PhD project Set against a changing backdrop of reforms in higher education and English language teaching (ELT), the thesis explores the notion of professionalism for university English teachers in Vietnam: What is defined as professionalism in this particular period of time? How is professionalism constructed in this context?
The research approaches professionalism as a critical concept: A list of aspired traits and features are always value-laden and concern the question of power. From this premise, the thesis discusses a "kaleidoscope" relationship between different actors in the making of professionalism. Using Freidson's (2001) ideas on the contingencies of professionalism, the study views the notion as a process rather than a product. Professionalism has its own logic that needs to be respected, but this logic is also incidental to other logics for its establishment and development.
The study uses embedded case study to address its research questions. Defining the case as professionalism for university ELT teachers in contemporary Vietnam higher education, the thesis studies the notion as articulated at national, institutional, and individual levels. The primary data sources include five national policies, institutional policies and management practices at a university and its foreign languages department, and interviews with six academic managers and eleven ELT lecturers. The data were analysed using thematic analysis approach within constructivist, interpretive traditions.

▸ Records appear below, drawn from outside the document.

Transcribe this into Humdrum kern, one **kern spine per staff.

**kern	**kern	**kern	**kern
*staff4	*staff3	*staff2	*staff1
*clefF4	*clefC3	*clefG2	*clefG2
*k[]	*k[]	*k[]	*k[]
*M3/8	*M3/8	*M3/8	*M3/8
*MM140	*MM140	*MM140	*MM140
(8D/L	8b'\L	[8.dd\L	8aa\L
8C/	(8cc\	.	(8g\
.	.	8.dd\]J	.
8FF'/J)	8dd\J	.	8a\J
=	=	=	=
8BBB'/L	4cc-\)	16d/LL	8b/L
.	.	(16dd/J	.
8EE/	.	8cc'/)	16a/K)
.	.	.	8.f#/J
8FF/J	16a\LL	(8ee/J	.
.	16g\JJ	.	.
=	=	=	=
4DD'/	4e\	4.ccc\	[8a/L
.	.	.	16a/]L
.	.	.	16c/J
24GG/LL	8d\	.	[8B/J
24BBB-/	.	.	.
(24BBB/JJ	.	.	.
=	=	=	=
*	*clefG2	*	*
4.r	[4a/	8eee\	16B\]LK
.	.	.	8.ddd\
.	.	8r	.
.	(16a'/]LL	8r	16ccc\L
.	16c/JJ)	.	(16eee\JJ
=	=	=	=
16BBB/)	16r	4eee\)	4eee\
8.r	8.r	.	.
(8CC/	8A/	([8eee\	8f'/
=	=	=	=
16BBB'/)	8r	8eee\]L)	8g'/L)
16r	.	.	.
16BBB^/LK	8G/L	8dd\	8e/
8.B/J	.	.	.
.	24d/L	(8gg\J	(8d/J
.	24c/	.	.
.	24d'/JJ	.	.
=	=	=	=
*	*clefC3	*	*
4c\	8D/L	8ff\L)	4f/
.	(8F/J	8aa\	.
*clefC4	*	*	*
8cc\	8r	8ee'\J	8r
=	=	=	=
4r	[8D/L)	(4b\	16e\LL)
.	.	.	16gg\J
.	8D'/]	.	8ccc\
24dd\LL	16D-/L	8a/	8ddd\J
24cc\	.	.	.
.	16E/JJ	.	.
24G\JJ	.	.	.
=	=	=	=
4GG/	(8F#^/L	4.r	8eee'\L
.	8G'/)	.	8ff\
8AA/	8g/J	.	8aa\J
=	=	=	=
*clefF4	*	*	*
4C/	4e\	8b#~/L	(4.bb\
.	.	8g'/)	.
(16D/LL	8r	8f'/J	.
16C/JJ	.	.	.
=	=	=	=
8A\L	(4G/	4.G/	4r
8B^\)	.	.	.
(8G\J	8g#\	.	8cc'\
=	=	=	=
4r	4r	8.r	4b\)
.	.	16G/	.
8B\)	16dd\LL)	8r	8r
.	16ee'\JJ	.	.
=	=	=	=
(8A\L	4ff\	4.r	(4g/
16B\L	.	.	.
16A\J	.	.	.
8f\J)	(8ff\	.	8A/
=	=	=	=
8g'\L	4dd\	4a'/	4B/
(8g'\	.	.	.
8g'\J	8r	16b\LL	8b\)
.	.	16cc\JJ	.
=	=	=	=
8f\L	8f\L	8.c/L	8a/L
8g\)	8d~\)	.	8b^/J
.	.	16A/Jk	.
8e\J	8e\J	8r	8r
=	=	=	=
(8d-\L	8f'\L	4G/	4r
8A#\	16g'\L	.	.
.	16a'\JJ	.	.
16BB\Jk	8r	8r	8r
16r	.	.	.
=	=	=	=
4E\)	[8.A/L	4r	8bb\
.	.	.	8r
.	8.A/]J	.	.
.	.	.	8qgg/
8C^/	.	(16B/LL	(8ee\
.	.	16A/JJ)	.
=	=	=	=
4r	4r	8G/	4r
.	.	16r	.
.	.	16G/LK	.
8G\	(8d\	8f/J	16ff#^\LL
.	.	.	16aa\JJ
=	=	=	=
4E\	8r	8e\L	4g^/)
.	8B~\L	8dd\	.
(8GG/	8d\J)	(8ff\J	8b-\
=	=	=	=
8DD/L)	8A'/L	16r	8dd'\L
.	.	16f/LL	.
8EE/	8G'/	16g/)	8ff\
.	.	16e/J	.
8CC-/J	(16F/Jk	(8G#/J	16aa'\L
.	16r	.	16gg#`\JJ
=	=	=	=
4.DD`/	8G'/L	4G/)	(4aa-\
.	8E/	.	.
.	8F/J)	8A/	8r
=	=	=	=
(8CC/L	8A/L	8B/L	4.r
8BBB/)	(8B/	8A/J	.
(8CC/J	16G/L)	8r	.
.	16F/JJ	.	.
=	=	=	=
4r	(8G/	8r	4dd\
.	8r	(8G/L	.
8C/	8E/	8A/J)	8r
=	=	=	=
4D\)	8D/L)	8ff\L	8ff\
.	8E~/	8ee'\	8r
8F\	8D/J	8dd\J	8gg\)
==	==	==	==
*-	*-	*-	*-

The results show that professionalism for ELT lecturers in Vietnam can largely be characterised as a professionalism of entrepreneurship, measurability and functionality. ELT is largely considered as a tool for international integration. Each type of professionalism project involves several actors (the state, expert groups, the institution, and ELT academics) with their own logic, but they interrelate in responding to the imperatives of the knowledge-based economy and globalisation. How the meaning of professionalism is established and argued for by the different actors in this study reveals that it is not easy to conceptualise the notion in a binary system of "from above" professionalism versus "from within" professionalism; and "organisational" professionalism versus "occupational" professionalism. The complexities of the logics of professionalism – with an "s", affect whether a professionalisation project can be perceived as being positive or negative – Is it professionalisation or is it deprofessionalisation? The relativity of "from above" and "from within" reflects the contingencies of professionalism, and also suggests authority power is plural, shifting, and fluid, rather than single, normative, and static. Meanwhile, it means human's individual power is not of an ultimate freedom but dependent on external conditions. With these considerations, the study proposes interpreting professionalism as a "social contract". This helps not only recognise a mutual relationship between the state, the institution, and academics, but also illuminate how each party enables, maintains, and contributes to this relationship.